Noi lo sapevamo. Con l’archiviazione da parte del giudice per le indagini preliminari di Palermo per la vicenda della nave Golfo Azzurro della Ong tedesca Sea Watch, dovrebbero averlo capito anche coloro che per mesi hanno gridato al business dei migranti o alla convergenza di interessi e cooperazione tra scafisti e navi di soccorso. Secondo il Gip di Palermo, infatti, soccorrere le persone in mare è un dovere e in questo caso specifico, dopo che ignoti avevano portato via i motori dei barconi lasciando le navi alla deriva, era necessario recuperare i naufraghi e portarli in un porto sicuro. Il favoreggiamento dell’immigrazione “clandestina” non c’entra dunque nulla.
Non solo, la Golfo Azzurro era stata avvertita della presenza di barche alla deriva dal Maritime rescue coordination centre, la centrale operativa della Guardia costiera italiana.
Ricordiamo come gli interventi di pubblica sicurezza ai danni delle navi delle Ong sono cominciati a seguito del patto Italo-libico siglato dall’ex ministro degli Interni Minniti e il capo del governo di Tripoli al Serraj.

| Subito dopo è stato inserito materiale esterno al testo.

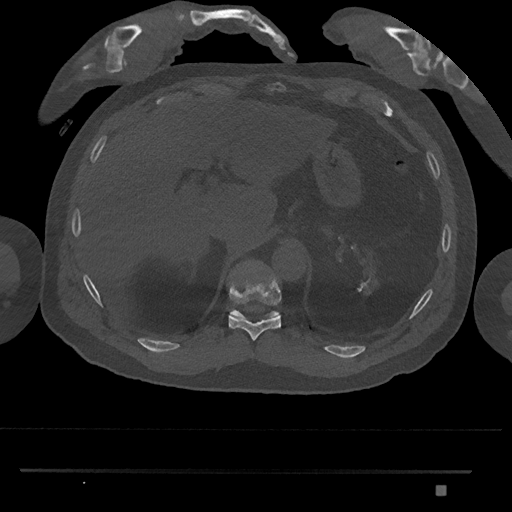
CT including the spine, one axial slice. Position 989 of 1134 along the scan axis. Reconstruction kernel Br40s/3. Bone window (W 1800 / L 400 HU). 0.5 mm slice thickness. 512 × 512 image matrix, field of view 429 × 429 mm. Male patient, age 65 years. From the clinical record (not read from this slice): primary cancer: prostate.
Annotated regions visible in this slice (semi-automatic segmentation, software-assisted and operator-edited):
- T10 vertebra: box from (x=228, y=267) to (x=282, y=341) px
- T11 vertebra: (x=230, y=309)–(x=280, y=319)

Lo sforzo degli Interni è stato dunque quello di disincentivare in ogni modo le persone già in Libia a intraprendere l’ultima parte del viaggio che le avrebbe portate in Europa. Da un lato pagando la Guardia costiera libica, le tribù del Sud e incentivando il ritorno a casa, dall’altro cercando di fermare il lavoro di soccorso da parte delle Ong. Le indagini di polizia e magistratura infatti ottennero allora enormi titoli di giornale, grande attenzione e furono accompagnate da dichiarazioni di esponenti politici di primo piano. Le Ong hanno subito un colpo economico (sono calate le donazioni), di immagine e sono state messe sotto una pressione molto pesante. L’opinione pubblica si è convinta – almeno in parte – che i buoni samaritani del mare siano in realtà dei bucanieri dediti al profitto e intenti a importare immigrati in Italia.

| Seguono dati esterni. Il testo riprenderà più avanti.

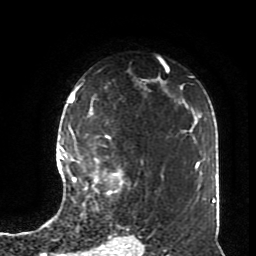
Breast MRI (dynamic contrast-enhanced), one axial slice. Position 54 of 70 along the scan axis. Cropped to one breast. Dynamic contrast-enhanced series, time point 2 of 8 at this slice position (early post-contrast). 1.5 T. TE 4.2 ms, TR 7 ms. 2.3 mm slice thickness. 256 × 256 image matrix, field of view 170 × 170 mm. Female patient.
Structures marked on this image (semi-automatic segmentation, software-assisted and operator-edited):
- enhancing-tissue mask used for the functional tumour volume (all voxels passing the contrast-enhancement thresholds inside the analysis volume; usually the tumour): bounding box <72,135,121,194> (left, top, right, bottom; pixels)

Niente di tutto questo è vero, ma il rumore di fondo è tanto: ne ha parlato Minniti, con toni più pacati, ne parlano gli attuali vicepresidenti del Consiglio e leader politici della maggioranza, Luigi Di Maio e Matteo Salvini in maniera aggressiva e ripetuta. Marco Travaglio ha elogiato il lavoro del procuratore Zuccaro.
Cosa diranno oggi?
Probabilmente nulla. L’accusa rivolta alla Ong tedesca, accusata anche di essersi diretta verso l’Italia anziché verso Malta per ragioni sospette, cade. I giudici scrivono nella sentenza che lo sbarco in Italia è una “logica conseguenza” di come sono state condotte le operazioni di soccorso. La stessa logica che avrebbe dovuto fare sì che la Acquarius giungesse in un porto italiano invece di dover navigare verso Valencia. Ricordiamoci di questa archiviazione la prossima volta che ci parlano di taxi del mare. Ricordiamoci che lo stesso magistrato che ha aperto i primi fascicoli in un’audizione al Senato disse di non avere prove a sostegno delle sue ipotesi di reato.
L’Italia, è vero, ha un problema di gestione dei flussi provenienti dal mare che altri Paesi europei non hanno. Occorre forse negoziare con l’Europa una modalità migliore di distribuzione del carico dei flussi. Il Parlamento europeo ha avanzato ipotesi interessanti, mentre la bozza che si discute in vista del Vertice a 8 e del prossimo Consiglio d’Europa è pessima e non contiene principi di vera solidarietà tra Paesi.
Ma il tavolo su cui giocare le proprie carte è quello europeo, non la pelle dei migranti o il ponte delle navi che li soccorrono.